Courageuse personne qui ose manifester pour ce qu’elle croit, me dis-je en mon fors intérieur. Peu importe le fait que nous soyons ou non d’accord sur l’origine de la manifestation. Seule compte la liberté qu’elle réclame.
Oui la liberté.
Cette liberté qui est au coeur de notre vie collective.
La liberté qui est inscrite sur les frontons de nos mairies républicaines.
La liberté qu’on a apprise dans nos poésies.
La liberté est le propre de la France.
Le texte de l’évangéliste Luc que nous venons d’entendre parle aussi de liberté, non pas la liberté théorique et juridique de notre constitution, mais la prise de conscience que nous sommes des êtres appelés à la liberté. Luc nous parle de la liberté qui vient de Dieu. Ce souffle libérateur qui touche le coeur de nos personnes et transforme nos âmes pour parler comme les anciens, qui touche notre intériorité pour parler dans le langage d’aujourd’hui.

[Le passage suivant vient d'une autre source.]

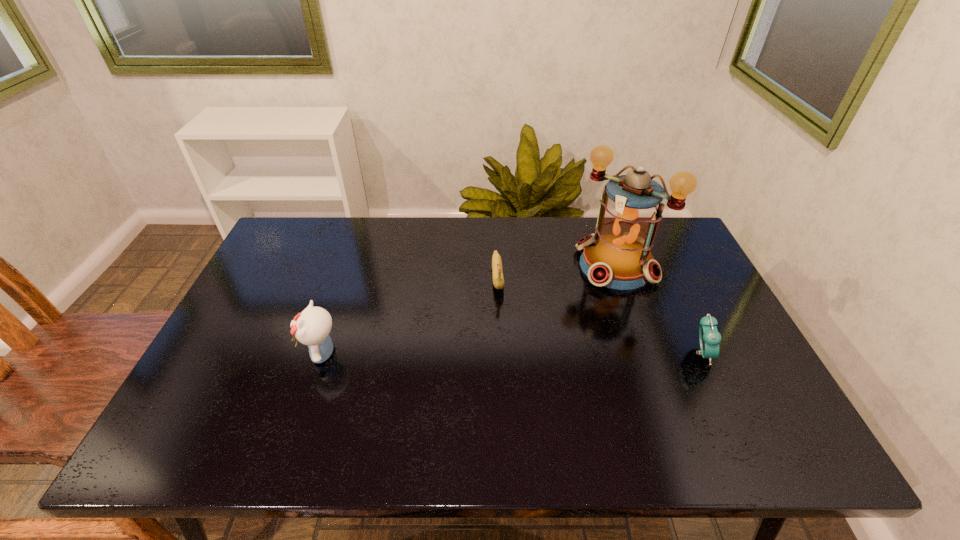
The width and height of the screenshot is (960, 540). What are the coordinates of `vacant spot on the desktop that is between the kitten and the alarm clock and is positioned on the front-facing side of the tallest object` in the screenshot? It's located at (531, 353).

This screenshot has height=540, width=960. Find the location of `free space on the desktop that is between the kitten and the alarm clock and is positioned at the stem of the third object from right to left`. free space on the desktop that is between the kitten and the alarm clock and is positioned at the stem of the third object from right to left is located at coordinates (504, 353).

Si Marie parcourt en tout hâte une région montagneuse pour gagner une ville de Juda. Si elle court pour venir voir Elisabeth, c’est parce que le souffle de Dieu l’a transformé, l’a rendu totalement libre. Libre de s’affranchir des conventions, des us et coutumes de son époque, car ce n’était pas simple d’être fille mère durant l’Antiquité. Libre de conduire sa vie comme elle estime bien de le faire, et de commencer par venir rendre visite à ses cousins Zacharie et Elisabeth.
Ce qui autorise Marie à se mettre en mouvement, dans une société où les femmes sont souvent requises à l’intérieur des foyers, c’est parce que quelque chose, au fond d’elle-même, à l’intérieur d’elle-même, dans le secret de son être, a changé. C’est parce que quelque chose change à l’intérieur de nous-même, que nous nous autorisons à sortir de nous-même. A devenir libre ! Ce qui a changé à l’intérieur d’elle-même ? C’est très simple : la parole divine d’un ange l’a bouleversée. Dieu, par sa Parole, l’a fécondé. Dieu, par Sa parole, l’a chamboulé. Et ce chamboulement qui arrive à Marie, peut arriver à chacun de nous.

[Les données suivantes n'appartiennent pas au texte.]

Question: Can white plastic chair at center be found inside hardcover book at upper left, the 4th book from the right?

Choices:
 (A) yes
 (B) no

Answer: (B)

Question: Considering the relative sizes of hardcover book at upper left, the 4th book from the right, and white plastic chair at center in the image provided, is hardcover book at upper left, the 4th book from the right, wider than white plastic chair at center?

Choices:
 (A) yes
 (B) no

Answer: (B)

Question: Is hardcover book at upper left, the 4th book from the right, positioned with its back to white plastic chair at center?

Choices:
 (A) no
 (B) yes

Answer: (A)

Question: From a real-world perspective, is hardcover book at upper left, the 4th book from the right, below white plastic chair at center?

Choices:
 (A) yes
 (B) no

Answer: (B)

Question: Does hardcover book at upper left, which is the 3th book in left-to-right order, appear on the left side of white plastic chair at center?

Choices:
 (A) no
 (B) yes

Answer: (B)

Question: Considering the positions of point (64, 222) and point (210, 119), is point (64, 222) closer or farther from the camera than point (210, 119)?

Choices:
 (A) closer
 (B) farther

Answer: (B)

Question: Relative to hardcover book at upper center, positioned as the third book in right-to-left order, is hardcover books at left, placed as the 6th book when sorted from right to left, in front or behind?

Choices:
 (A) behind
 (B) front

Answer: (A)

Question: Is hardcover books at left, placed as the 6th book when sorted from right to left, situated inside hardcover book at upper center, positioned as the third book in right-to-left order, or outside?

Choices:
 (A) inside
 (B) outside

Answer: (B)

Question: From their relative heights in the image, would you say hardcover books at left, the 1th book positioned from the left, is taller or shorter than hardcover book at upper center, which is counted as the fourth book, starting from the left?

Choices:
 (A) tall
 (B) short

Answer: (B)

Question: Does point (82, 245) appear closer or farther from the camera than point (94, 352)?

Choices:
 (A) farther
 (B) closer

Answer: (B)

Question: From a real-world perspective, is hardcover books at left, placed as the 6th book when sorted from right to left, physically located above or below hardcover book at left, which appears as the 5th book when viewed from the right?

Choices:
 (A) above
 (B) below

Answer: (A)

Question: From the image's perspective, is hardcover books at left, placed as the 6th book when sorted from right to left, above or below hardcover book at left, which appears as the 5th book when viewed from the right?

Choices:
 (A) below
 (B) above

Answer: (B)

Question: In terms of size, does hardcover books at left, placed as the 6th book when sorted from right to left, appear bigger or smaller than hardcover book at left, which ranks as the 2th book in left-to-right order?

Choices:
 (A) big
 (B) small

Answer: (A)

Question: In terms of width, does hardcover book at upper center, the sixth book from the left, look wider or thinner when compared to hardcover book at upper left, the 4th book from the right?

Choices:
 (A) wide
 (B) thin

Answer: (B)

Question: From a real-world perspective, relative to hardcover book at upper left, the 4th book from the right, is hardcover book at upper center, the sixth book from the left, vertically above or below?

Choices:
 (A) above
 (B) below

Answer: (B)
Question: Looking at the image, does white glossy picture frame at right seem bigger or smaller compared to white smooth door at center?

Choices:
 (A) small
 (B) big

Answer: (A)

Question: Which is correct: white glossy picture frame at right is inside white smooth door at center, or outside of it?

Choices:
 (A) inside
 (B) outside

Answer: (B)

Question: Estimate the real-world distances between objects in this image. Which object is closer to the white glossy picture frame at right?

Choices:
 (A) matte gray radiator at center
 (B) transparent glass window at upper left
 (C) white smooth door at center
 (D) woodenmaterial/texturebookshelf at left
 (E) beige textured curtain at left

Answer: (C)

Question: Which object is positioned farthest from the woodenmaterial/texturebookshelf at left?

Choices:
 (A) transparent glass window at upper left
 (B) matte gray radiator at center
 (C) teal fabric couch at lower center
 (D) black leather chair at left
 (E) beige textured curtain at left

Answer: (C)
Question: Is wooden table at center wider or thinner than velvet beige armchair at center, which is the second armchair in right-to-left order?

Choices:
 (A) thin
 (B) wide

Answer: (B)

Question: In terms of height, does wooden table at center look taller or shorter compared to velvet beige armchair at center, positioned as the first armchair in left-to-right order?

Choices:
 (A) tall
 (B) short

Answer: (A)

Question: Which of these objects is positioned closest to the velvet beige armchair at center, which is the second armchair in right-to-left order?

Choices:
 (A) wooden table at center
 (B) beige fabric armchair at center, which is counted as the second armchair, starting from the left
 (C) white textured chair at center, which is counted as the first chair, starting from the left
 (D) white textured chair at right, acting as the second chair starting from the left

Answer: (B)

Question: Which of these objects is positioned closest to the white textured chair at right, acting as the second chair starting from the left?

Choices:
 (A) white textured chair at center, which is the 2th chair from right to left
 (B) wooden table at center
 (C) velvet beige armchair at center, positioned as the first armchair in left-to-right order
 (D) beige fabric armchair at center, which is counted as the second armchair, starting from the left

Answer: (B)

Toute son intériorité s’en est trouvé transformé. Et le plus incroyable, c’est que Marie a fait confiance à cette parole libératrice. Elle a cru en ce témoignage divin. Et l’autre chose tout aussi incroyable, c’est qu’Elisabeth ne reste pas insensible lorsqu’elle entend Marie. Son intériorité à elle aussi, Elisabeth, se trouve toute chamboulée lorsque Marie la salue.

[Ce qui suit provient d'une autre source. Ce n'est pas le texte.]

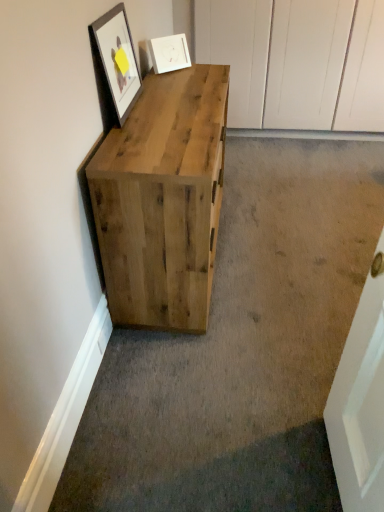
Where is `unoccupied region to the right of white matte picture frame at upper center, arranged as the second picture frame when viewed from the left`? The width and height of the screenshot is (384, 512). unoccupied region to the right of white matte picture frame at upper center, arranged as the second picture frame when viewed from the left is located at coordinates (203, 71).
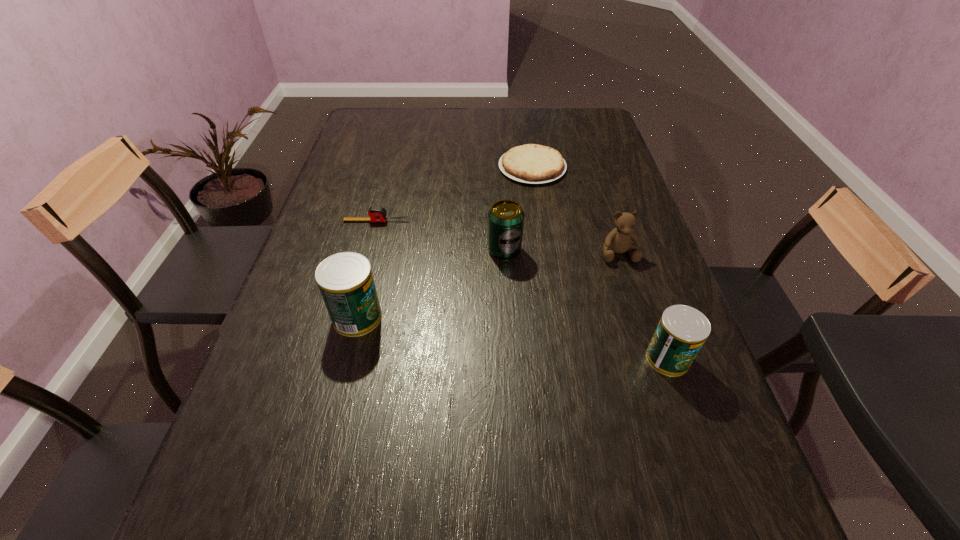
Identify the location of vacant space located on the back of the left can. (367, 278).

This screenshot has width=960, height=540. I want to click on vacant space located 0.230m on the back of the nearer can, so click(636, 266).

Find the location of `vacant space situated 0.150m on the back of the farthest object`. vacant space situated 0.150m on the back of the farthest object is located at coordinates (526, 129).

In order to click on blank area located on the front-facing side of the teddy bear in this screenshot , I will do click(x=668, y=408).

Locate an element on the screen. The height and width of the screenshot is (540, 960). vacant space located 0.100m on the right of the fifth tallest object is located at coordinates (444, 221).

Find the location of a particular element. The image size is (960, 540). vacant region located on the front of the beer can is located at coordinates (510, 335).

Where is `can that is at the left edge`? can that is at the left edge is located at coordinates (345, 280).

At what (x,y) coordinates should I click in order to perform the action: click on tape measure located at the left edge. Please return your answer as a coordinate pair (x, y). The height and width of the screenshot is (540, 960). Looking at the image, I should click on (377, 214).

Find the location of a particular element. This screenshot has height=540, width=960. can that is at the right edge is located at coordinates (682, 330).

Find the location of a particular element. teddy bear present at the right edge is located at coordinates (618, 240).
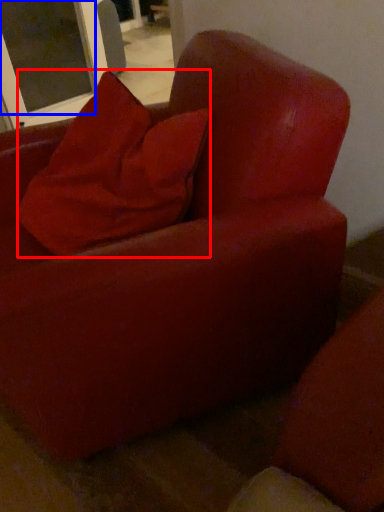
Question: Which point is further to the camera, pillow (highlighted by a red box) or screen door (highlighted by a blue box)?

Choices:
 (A) pillow
 (B) screen door

Answer: (B)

A l’image de ces deux femmes, nous pouvons dire que la liberté nous est donné à travers une parole. La liberté est le résultat d’une parole qui transforme notre intériorité. Cette parole libératrice donne naissance à un être nouveau. Deux êtres physiques pour Marie et Elisabeth qui ne sont autres que Jésus et Jean le Baptiste.
Pourquoi nous permettre de parler de liberté ?
Parce que la vie de ces deux femmes se trouvent radicalement transformer par l’annonce de Marie et la rencontre avec Elisabeth. Leurs vies se trouvent radicalement fécondées par cette parole transformatrice. Or qu’est-ce que la liberté sinon la capacité qui nous donné d’être fécondé pour transformer le monde.
Outre la dimension physique des choses, ce texte a une portée métaphorique :
- Recevoir en confiance la parole de Dieu est le premier acte libre que nous effectuons ;
- Recevoir en confiance la parole de Dieu qui féconde notre vie intérieure et nous rend toujours plus libre.
Libre, chaque chrétien l’est lorsque, transformé dans son intériorité, il répond à l’appel de Dieu en disant comme dans l’épître aux hébreux : « je viens, c’est écrit à mon sujet dans le livre de vie pour faire, ô Dieu selon ta volonté ». Tout comme Marie ou Elisabeth, se laisser féconder par la parole de Dieu et agir selon la volonté de Dieu, c’est un acte de profonde liberté. En avons-nous conscience ?
Nous venons de voir l’importance de l’intériorité dans la définition de la liberté. C’est le premier signe de la liberté que nous, chrétiens, posons dans le monde. Nous nous inscrivons à la suite de Marie et d’Elisabeth : laisser son intériorité féconder par une parole d’amour comme signe de liberté.
Le deuxième signe qui est marqueur de liberté que nous souhaitons souligner est le thème de la complexité. La complexité, selon le dictionnaire le Petit Robert, c’est un état ou un caractère, qui réunit plusieurs éléments différents.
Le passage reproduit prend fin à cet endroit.